Other interesting things? Dionne has been
collecting military vehicles from about 1972
onward. He served as the National Vice President
of the Military Vehicles Collectors Club and
helped plan the 1984 D-Day Commemoration.
Dionne holds an Amateur Extra Class Ham Radio
License.
He lives on the North Shore with his spouse,
Bonnie Hurd Smith, and kitty cat "Cammie."
Nelson Dionne signing books at
Wicked Good Books in Salem.
Nelson Dionne-isms
We will pay a large price in the future if local history groups ignore the need to collect their community’s history today—as it’s made. And today’s material is free.
Free is affordable!
If you could talk to your great grandparents, what would you ask them to leave you? And think about your own great grandchildren. What would they want to know about you? Because collecting isn’t just about the eighteenth century. It’s about today,
and if you don’t save it now it won’t
be here tomorrow.
What are your reasons for collecting? It doesn’t matter. Please keep doing it, or start doing it.
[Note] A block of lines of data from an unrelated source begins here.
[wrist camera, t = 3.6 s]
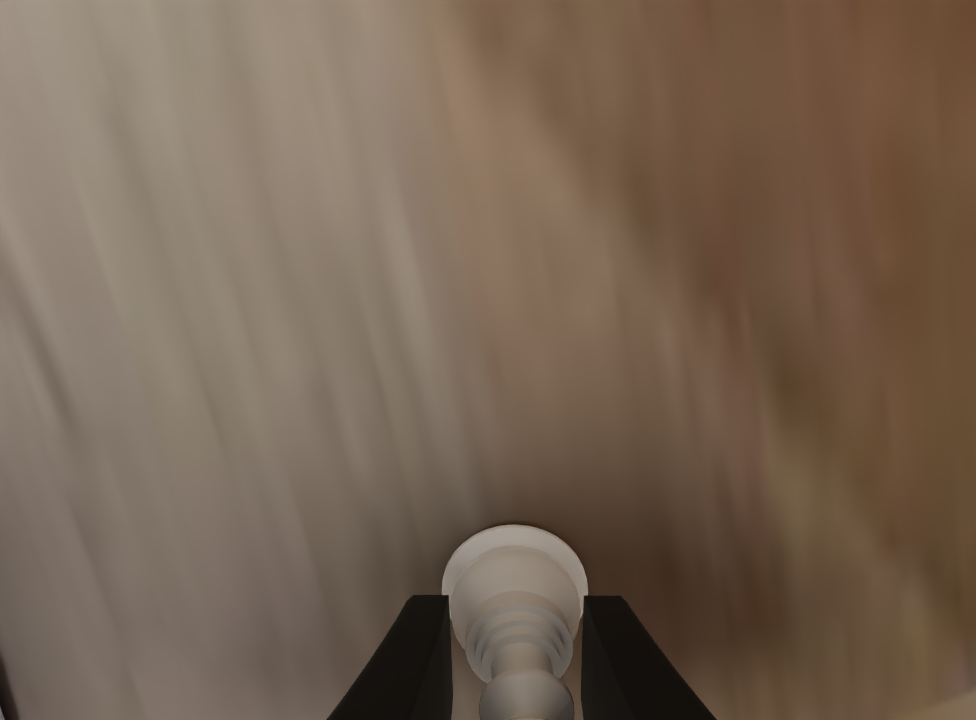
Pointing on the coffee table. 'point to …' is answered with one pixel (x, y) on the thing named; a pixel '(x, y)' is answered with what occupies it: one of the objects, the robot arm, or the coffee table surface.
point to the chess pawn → (517, 618)
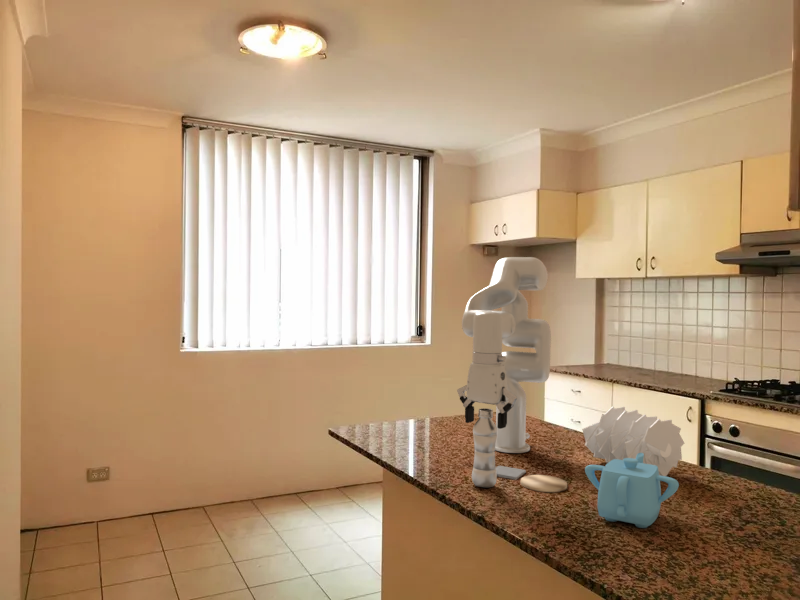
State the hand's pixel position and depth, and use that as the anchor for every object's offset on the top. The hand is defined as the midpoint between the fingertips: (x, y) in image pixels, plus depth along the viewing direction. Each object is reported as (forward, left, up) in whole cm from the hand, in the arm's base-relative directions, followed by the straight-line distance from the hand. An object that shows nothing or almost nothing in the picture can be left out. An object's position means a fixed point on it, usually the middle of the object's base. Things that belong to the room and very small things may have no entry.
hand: (485, 424), depth 157 cm
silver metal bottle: (0, 0, -16) cm, 16 cm away
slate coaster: (-14, -1, -16) cm, 21 cm away
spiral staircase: (-42, +24, -16) cm, 51 cm away
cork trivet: (-12, +11, -16) cm, 23 cm away
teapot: (-5, +36, -16) cm, 40 cm away
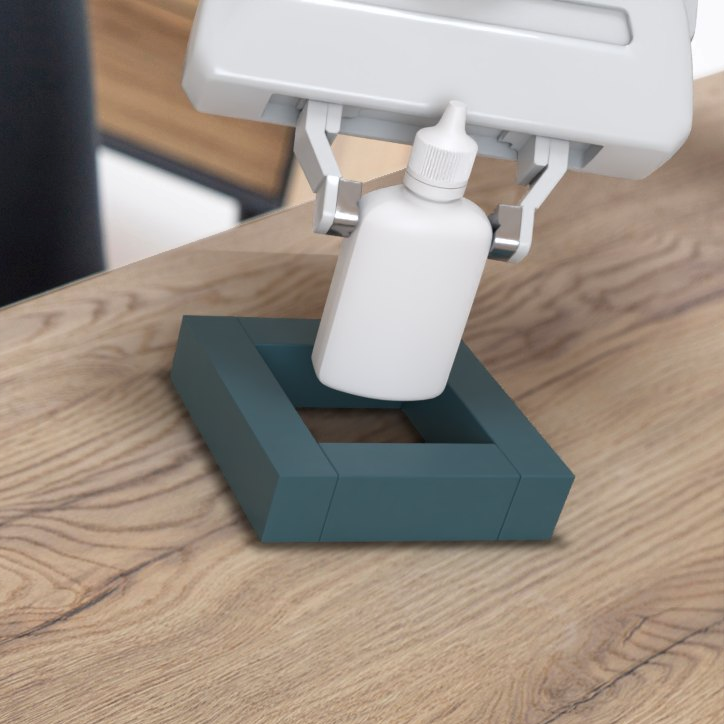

Don’t forget the recent past and the present—like having your picture taken yearly at your place of business with the tools of your trade. Save coffee mugs displaying your logo, banners, souvenir pens, all paper marketing materials—you get the idea. Anything that promotes your business or organization will be of interest to someone fifty years from now, and by then it will be gone if you haven’t saved it.
And share what you find. As I like to tell people, if you can't play show-and-tell with your toys, why have them?